By Yusuf Kalyango, Jr.
One of our graduate students actively involved in the activities of the Institute for International Journalism (IIJ), Ms. Stine Eckert, has received the inaugural international reporting fellowship from the Pulitzer Center on Crisis Reporting. Stine will travel to Bangladesh this summer to investigate food security issues or the rights of women rights in that country. Stine joins five other journalism students from other universities across the country to investigate international crisis issues in Bangladesh, India, Kenya, Honduras, Ecuador, and Denmark.
Stine’s interest in global issues and her unerring desire to confront international crises as a correspondent is an exemplar of the mission of the IIJ, which is to promote the mediation and resolution of conflicts through a well intentioned global “media agenda”. One of the reasons she was selected was because of a story she reported in our Foreign Correspondence course about the struggles of women in that country.
Stine came to the E. W. Scripps School of Journalism as an exchange undergraduate student from Leipzig University, Germany. The exchange is part of a special arrangement between the two journalism schools at Ohio University and Leipzig University. The IIJ has played a central role in that exchange of journalism students and faculty visits.

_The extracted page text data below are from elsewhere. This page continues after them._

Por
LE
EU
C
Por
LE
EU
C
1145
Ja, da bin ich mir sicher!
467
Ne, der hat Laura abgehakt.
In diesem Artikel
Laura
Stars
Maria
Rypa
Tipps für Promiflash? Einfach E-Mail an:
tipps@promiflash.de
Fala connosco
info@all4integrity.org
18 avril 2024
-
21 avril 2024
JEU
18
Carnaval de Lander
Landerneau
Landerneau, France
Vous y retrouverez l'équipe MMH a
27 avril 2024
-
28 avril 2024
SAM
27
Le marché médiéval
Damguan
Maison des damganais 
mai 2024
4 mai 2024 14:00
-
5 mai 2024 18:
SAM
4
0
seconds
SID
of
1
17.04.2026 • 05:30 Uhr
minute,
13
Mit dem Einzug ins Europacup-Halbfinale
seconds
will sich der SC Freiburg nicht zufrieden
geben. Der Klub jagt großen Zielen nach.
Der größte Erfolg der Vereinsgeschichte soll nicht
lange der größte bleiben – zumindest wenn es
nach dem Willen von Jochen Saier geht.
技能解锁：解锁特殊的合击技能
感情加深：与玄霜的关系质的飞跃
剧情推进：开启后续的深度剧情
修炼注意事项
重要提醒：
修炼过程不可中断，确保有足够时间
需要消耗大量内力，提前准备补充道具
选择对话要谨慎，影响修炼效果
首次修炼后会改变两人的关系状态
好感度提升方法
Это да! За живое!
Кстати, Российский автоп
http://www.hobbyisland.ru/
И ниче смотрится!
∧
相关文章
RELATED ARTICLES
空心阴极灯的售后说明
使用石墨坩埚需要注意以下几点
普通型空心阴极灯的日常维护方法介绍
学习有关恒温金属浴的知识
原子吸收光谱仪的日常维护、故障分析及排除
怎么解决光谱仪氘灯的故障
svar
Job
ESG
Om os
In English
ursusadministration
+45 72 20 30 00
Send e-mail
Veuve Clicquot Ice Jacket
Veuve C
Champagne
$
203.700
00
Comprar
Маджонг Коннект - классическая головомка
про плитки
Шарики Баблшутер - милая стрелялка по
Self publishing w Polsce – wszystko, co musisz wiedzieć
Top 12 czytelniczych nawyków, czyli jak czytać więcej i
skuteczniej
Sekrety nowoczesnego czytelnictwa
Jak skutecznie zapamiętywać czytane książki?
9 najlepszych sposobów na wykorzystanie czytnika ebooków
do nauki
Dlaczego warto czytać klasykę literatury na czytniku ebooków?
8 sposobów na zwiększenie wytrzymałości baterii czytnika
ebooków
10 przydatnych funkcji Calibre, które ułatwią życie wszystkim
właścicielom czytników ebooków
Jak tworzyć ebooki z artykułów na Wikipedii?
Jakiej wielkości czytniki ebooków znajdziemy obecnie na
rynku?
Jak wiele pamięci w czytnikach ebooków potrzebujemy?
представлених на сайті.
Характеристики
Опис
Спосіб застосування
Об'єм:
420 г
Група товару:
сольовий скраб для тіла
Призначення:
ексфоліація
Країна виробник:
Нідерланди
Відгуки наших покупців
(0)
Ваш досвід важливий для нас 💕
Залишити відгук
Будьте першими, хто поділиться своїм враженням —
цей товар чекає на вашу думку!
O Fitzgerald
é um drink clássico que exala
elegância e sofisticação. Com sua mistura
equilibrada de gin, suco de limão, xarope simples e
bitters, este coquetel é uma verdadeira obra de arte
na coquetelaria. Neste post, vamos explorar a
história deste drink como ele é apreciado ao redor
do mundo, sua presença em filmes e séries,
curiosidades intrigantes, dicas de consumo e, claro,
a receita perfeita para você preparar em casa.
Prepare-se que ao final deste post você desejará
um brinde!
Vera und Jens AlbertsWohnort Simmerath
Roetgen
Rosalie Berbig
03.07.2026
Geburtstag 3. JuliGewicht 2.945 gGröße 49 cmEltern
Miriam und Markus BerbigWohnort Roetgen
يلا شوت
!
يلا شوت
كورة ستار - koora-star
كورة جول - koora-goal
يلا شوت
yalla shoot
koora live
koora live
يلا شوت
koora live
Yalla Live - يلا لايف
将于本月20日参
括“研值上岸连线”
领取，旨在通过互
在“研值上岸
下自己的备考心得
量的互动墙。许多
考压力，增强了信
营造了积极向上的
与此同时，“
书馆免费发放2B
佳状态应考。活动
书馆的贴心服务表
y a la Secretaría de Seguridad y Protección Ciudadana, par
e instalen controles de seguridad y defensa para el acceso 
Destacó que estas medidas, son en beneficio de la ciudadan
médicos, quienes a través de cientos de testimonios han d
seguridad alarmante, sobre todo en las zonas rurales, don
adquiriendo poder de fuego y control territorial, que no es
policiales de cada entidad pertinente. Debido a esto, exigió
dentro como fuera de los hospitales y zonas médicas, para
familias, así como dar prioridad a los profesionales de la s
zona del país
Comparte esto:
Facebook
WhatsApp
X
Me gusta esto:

As a reporting fellow for the Pulitzer Center, Stine will have an opportunity to spend several weeks in Bangladesh investigating food security challenges and the rights of women in that developing nation. Expenses for that international assignment are provided by the Pulitzer Center on Crisis Reporting. She will also receive a cash award of up to $2,000 from the Pulitzer Center.
Stine was one of the IIJ director's brightest and most engaged students in the foreign correspondence class. She was also the editor-in-chief of the first volume of The Globetrotter international newsletter, published by the IIJ. Stine also contributes international stories to the IIJ’s online edition of the International Special Reports project. In April 2009, Stine was announced as one of three recipients of our competitive John R. Wilhelm Foreign Correspondence Internship scholarship, which is a separate international reporting opportunity administered annually by the IIJ. Stine will spend another three months reporting for Aljazeera international television from Washington, D.C. to complete her IIJ Foreign Correspondence scholarship. She plans to undertake this latter project when she returns from Bangladesh.
The Scripps College of Communication at Ohio University is a member of the Pulitzer Center’s Campus Consortium. The IIJ is the primary coordinator of the Campus Consortium between the Pulitzer Center and the Scripps College of Communication. The E. W. Scripps School of Journalism with the support from other departments in the Scripps College of Communication contributes $10,000 to the Campus Consortium of the Pulitzer Center on Crisis Reporting. The role of the IIJ in that partnership is to fulfill the Pulitzer Center’s educational outreach programs by fostering the debate on global crisis issues through OU campus visits by international journalists fresh from the field; and to enable student interaction and engagement in international issues reporting.